# 55g Drums $25 off: Feb 21 to Feb 28



## UnderTheSea (Jun 2, 2008)

We received our second order of drums which were suppose to be in the 20 - 40 gallon range and we received 55g drums again.

We are now over stocked, so we have a great offer.

*$25 Off*

That is only $40 per barrel








​


----------



## phi delt reefer (Sep 8, 2010)

will you be getting the 20 or 40g versions?
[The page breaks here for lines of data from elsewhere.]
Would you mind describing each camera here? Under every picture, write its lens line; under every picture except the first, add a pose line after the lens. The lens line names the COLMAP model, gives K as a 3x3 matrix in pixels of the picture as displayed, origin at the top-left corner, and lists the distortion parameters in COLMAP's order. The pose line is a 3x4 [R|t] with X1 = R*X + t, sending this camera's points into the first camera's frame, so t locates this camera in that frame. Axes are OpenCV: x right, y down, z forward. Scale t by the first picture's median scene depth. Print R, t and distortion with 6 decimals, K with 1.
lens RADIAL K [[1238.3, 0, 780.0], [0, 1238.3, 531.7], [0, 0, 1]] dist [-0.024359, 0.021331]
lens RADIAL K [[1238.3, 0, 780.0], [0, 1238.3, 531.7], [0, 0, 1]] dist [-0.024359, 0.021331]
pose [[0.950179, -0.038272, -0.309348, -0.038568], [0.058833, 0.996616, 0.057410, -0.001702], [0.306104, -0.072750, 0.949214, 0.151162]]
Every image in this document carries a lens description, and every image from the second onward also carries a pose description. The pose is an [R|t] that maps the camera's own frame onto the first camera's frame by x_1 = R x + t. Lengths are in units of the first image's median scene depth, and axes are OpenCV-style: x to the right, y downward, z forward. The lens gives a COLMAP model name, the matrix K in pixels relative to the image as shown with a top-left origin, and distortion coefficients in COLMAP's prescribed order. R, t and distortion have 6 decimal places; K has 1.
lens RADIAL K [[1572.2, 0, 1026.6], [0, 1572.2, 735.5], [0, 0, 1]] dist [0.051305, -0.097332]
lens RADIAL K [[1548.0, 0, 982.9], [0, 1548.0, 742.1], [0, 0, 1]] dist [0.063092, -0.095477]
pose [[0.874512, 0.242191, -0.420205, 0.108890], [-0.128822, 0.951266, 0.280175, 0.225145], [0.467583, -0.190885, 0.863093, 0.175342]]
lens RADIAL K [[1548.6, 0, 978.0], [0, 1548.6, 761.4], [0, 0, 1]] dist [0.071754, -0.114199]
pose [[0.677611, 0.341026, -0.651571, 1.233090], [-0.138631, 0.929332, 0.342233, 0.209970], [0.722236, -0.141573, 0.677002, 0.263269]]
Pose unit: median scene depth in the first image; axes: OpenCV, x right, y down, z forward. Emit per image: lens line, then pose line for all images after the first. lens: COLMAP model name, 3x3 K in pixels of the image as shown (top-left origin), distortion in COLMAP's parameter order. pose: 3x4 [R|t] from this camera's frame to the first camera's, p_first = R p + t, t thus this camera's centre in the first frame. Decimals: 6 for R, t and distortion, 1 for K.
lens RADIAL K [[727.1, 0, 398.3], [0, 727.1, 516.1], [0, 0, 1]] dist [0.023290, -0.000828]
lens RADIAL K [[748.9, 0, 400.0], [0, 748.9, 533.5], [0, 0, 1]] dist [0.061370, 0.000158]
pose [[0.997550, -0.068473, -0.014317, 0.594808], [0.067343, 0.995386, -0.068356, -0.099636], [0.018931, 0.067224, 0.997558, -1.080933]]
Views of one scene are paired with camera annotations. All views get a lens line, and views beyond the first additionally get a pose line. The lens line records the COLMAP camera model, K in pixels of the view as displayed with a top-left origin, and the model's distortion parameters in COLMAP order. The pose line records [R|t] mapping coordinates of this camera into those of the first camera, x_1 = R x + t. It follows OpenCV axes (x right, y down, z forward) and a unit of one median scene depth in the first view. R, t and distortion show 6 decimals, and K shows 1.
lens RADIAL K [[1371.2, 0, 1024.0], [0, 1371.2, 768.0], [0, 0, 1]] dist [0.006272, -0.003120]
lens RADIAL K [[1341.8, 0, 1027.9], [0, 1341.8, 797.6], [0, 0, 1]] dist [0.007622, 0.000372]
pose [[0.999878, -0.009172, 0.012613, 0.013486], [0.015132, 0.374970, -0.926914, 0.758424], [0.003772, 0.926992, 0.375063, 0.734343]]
I am tight on space and was hoping you could bring in something like this;

http://cgi.ebay.com/ws/eBayISAPI.dll?ViewItem&item=380298906456


----------



## UnderTheSea (Jun 2, 2008)

phi delt reefer said:


> will you be getting the 20 or 40g versions?
> 
> I am tight on space and was hoping you could bring in something like this;
> 
> http://cgi.ebay.com/ws/eBayISAPI.dll?ViewItem&item=380298906456


Sorry we will not be bringing in any of the flat bottom barrels like that. We are expecting 20 and 30g white barrels in.


----------



## AquaNekoMobile (Feb 26, 2010)

UTC,

You able to get the blue color drums instead of the white ones? The white ones would algae up for the uses I and some others have.


----------



## UnderTheSea (Jun 2, 2008)

I do get in the blue ones but they are slower sellers so I only bring in a few at a time. The blue ones I usually order specific for those building docks.

If I see there is the demand I can bring them in.


----------



## AquaNekoMobile (Feb 26, 2010)

UnderTheSea said:


> I do get in the blue ones but they are slower sellers so I only bring in a few at a time. The blue ones I usually order specific for those building docks.
> 
> If I see there is the demand I can bring them in.


Well check this out. The two videos there. I remember the first video.

http://www.green-trust.org/wordpress/2009/09/30/barrelponics-aquaculture-and-hydroponics/

If the price is right and the color is good I'd be pointing others to you for the barrels. That is a compact setup in aquaponics there and thus why I asked about the blue coloring.


----------